Now even as then, and mine uprising wreaks
Its utmost force against you, and recoils
Crushed and appalled—for so your grandeur foils
Feeling itself, withholding all it seeks.
Yet not in vain I, wearied and oppressed,
Gazed on you then and was athirst to see
A leaf or floweret: even while I shrank
From you, the winter of your stillness sank
Into my soul, and, locked within my breast,
Lived with my life and grew a part of me.

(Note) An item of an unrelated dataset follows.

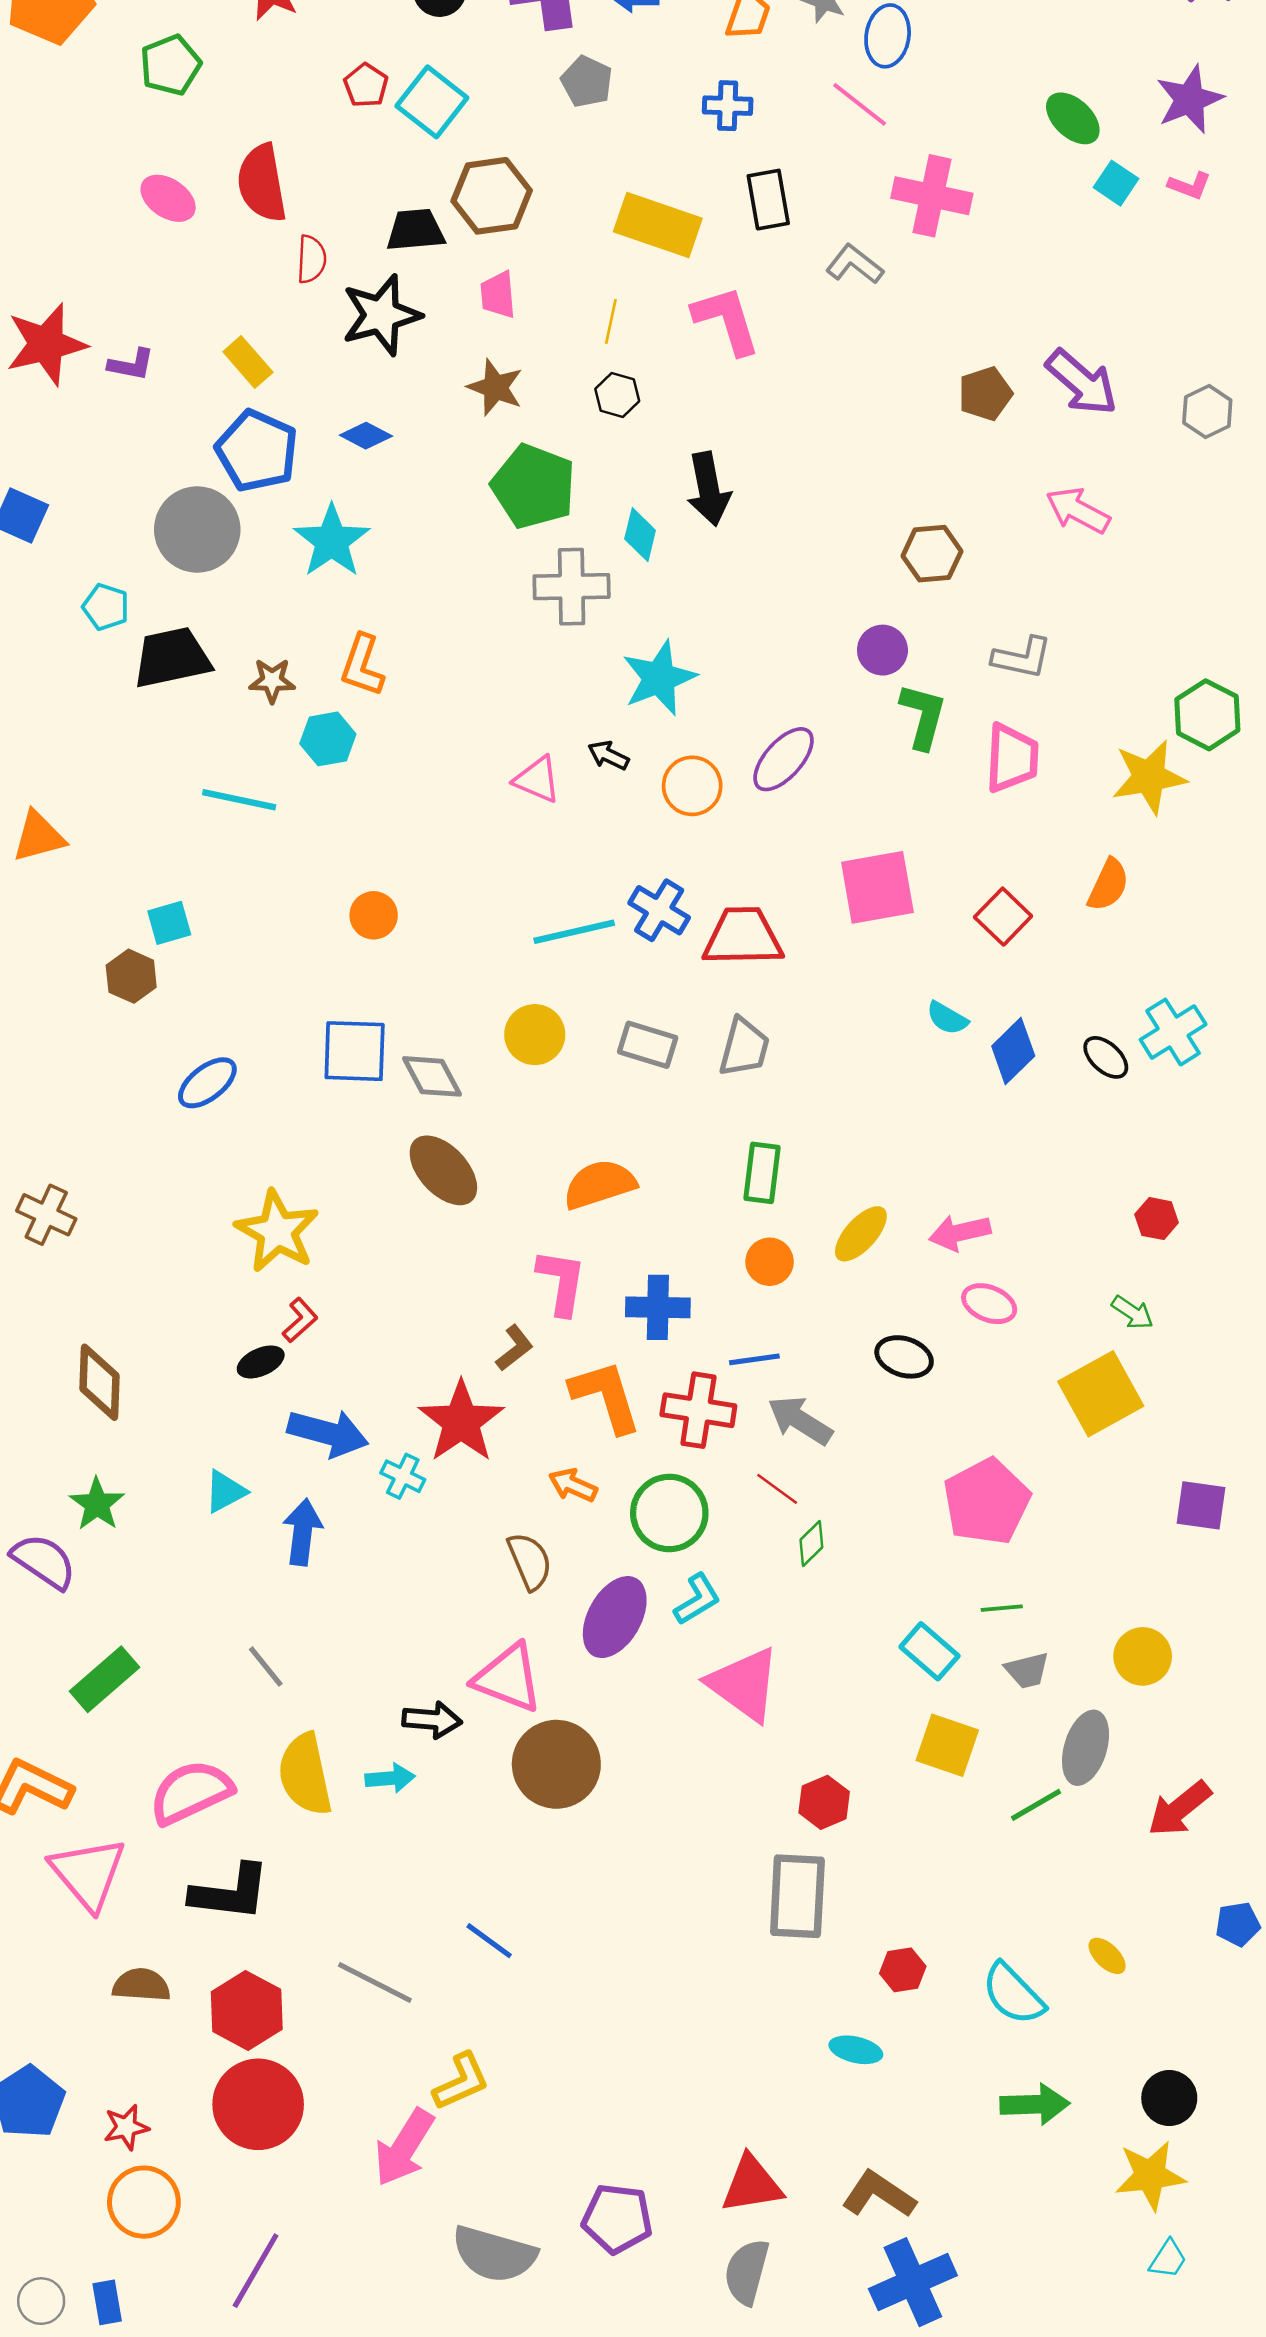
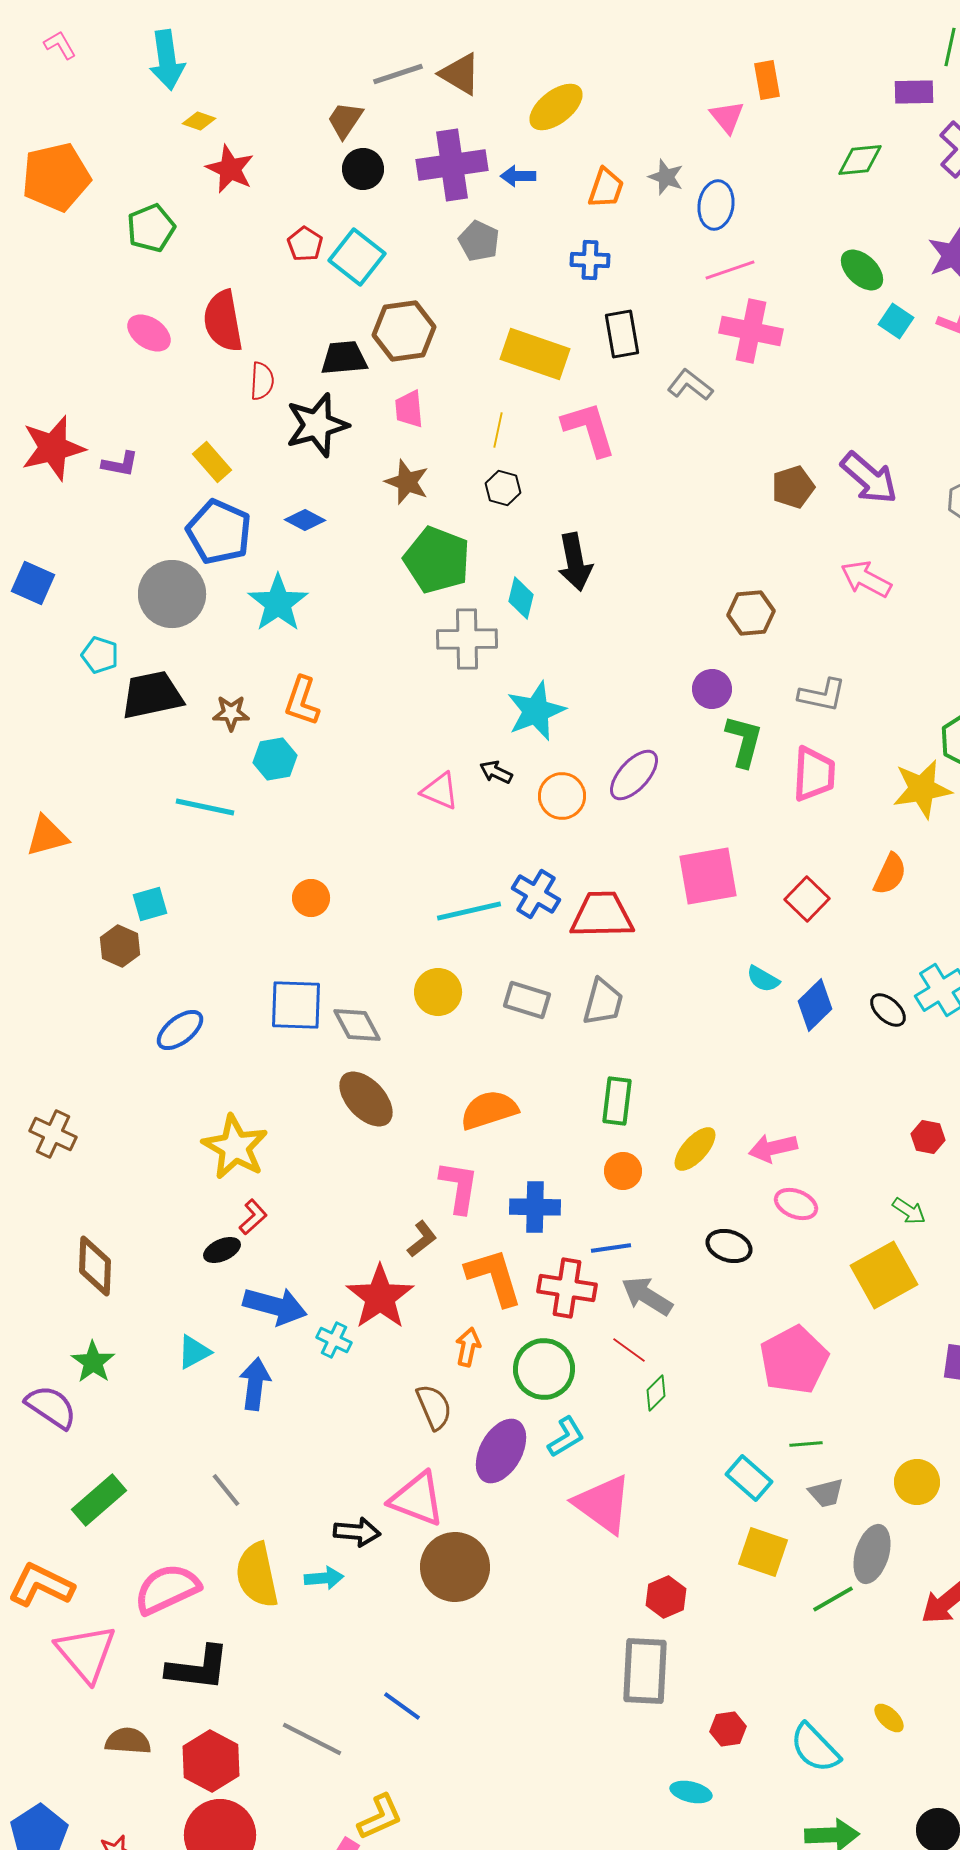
pink line: (860, 104) -> (730, 270), moved, turned -57
orange arrow: (573, 1485) -> (468, 1347), turned 78

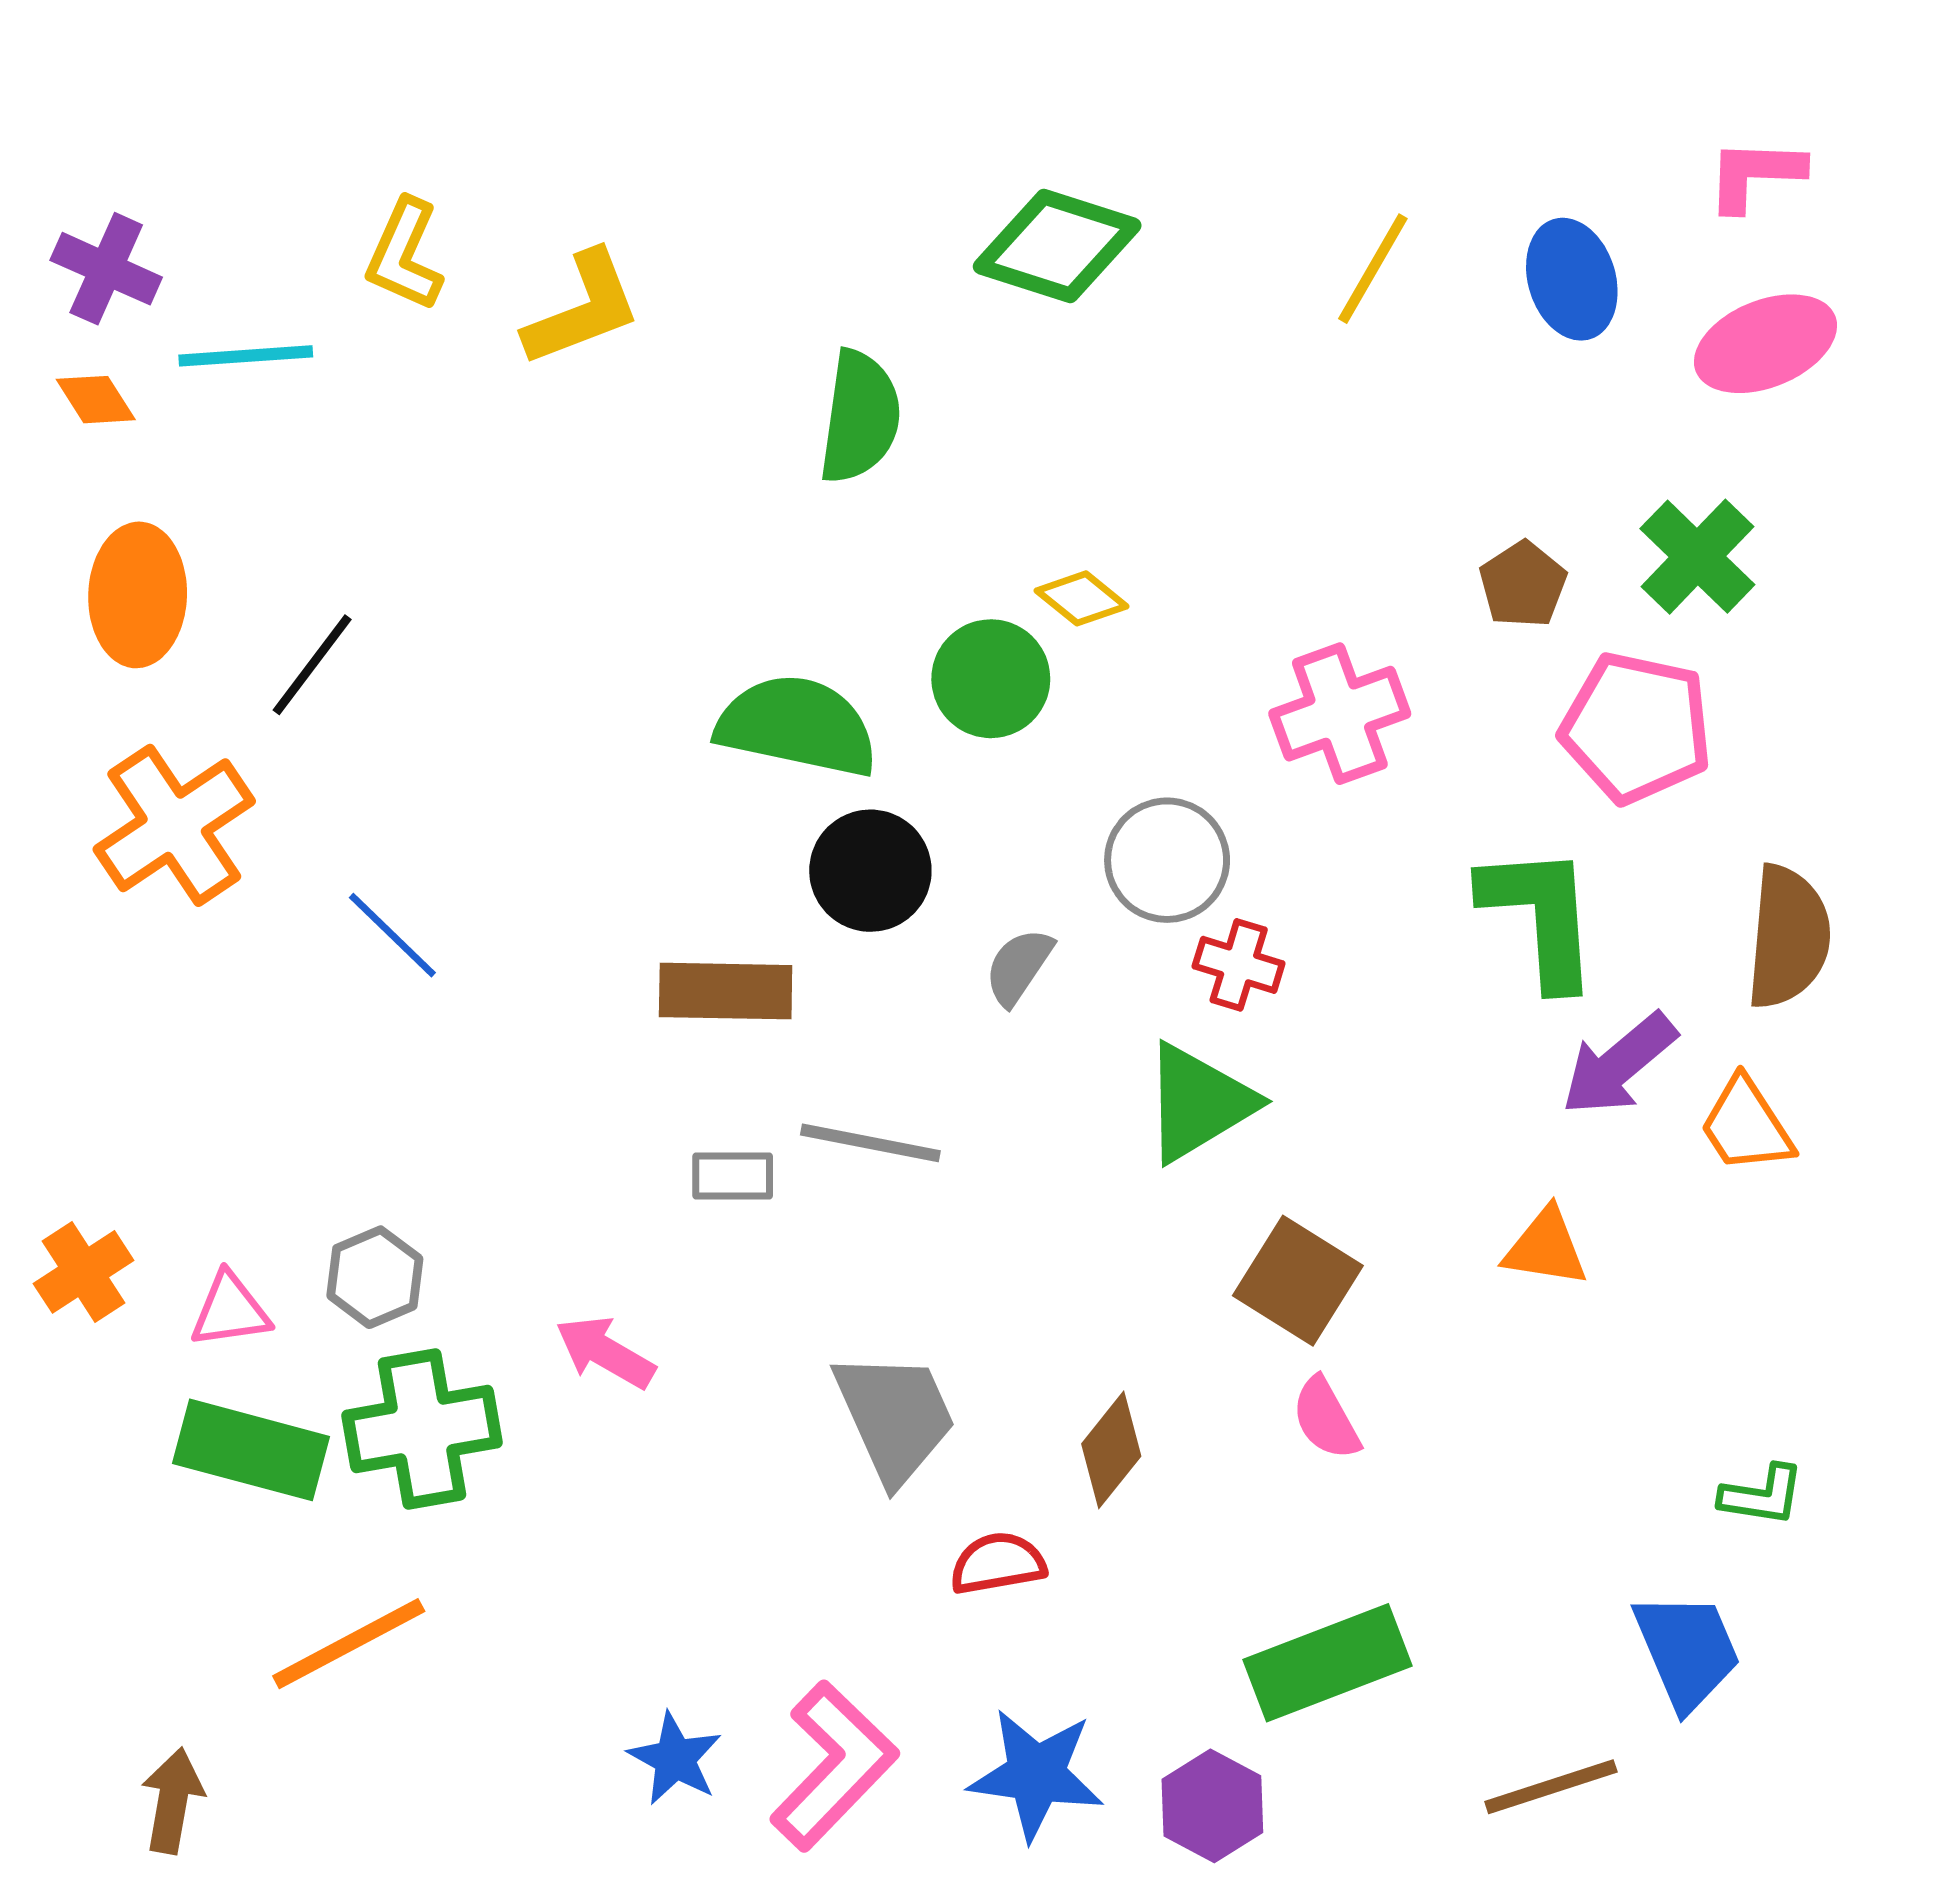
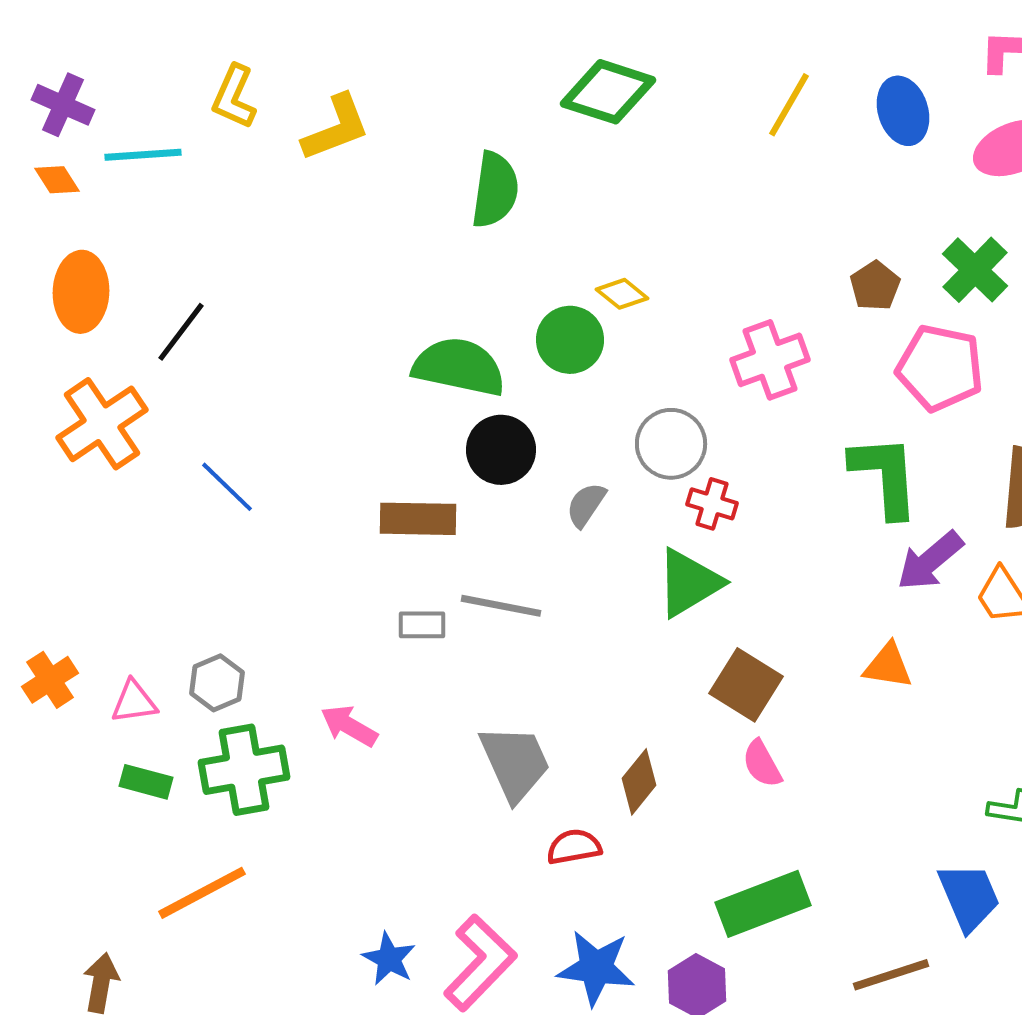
green rectangle: (251, 1450) -> (146, 782), size x0.6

It yet may be that I shall turn to you,
O ice and iron of that silent land,
If ever with imperious command
Some voice serene shall bid my heart renew
Old wounds of anguish—and no more pursue
The hanging prize of some desirèd fruit,
But pluck from earth unflinching by the root
The flower of hope so cherished while it grew:
Then shall I find you, snow and precipice,
And cataract of glacier, hidden deep
As thews and sinews of my inmost soul,
And strong in you my passion to control,
Grow hard as cliff of granite, cold as ice
And lonely as the mountains in their sleep.

117

But now farewell: to other scenes I turn:
Your frozen summits for awhile recede:
For well I know where woodland valleys lead
To narrower glens of mingled heath and fern,
And bushes that o'erhang the wayward burn;
And on through bleaker uplands I have traced
The wandering stream to where 'mid mossy waste
Mists of the moorland feed its fountain urn.
Dear to my every mood—in these I find
Companionship in gladness as in pain:
I know the hour when sunset's violet glow
Bathes the far lines of purple: and I know
As well the wailings of autumnal wind,
That bring grey clouds and melancholy rain.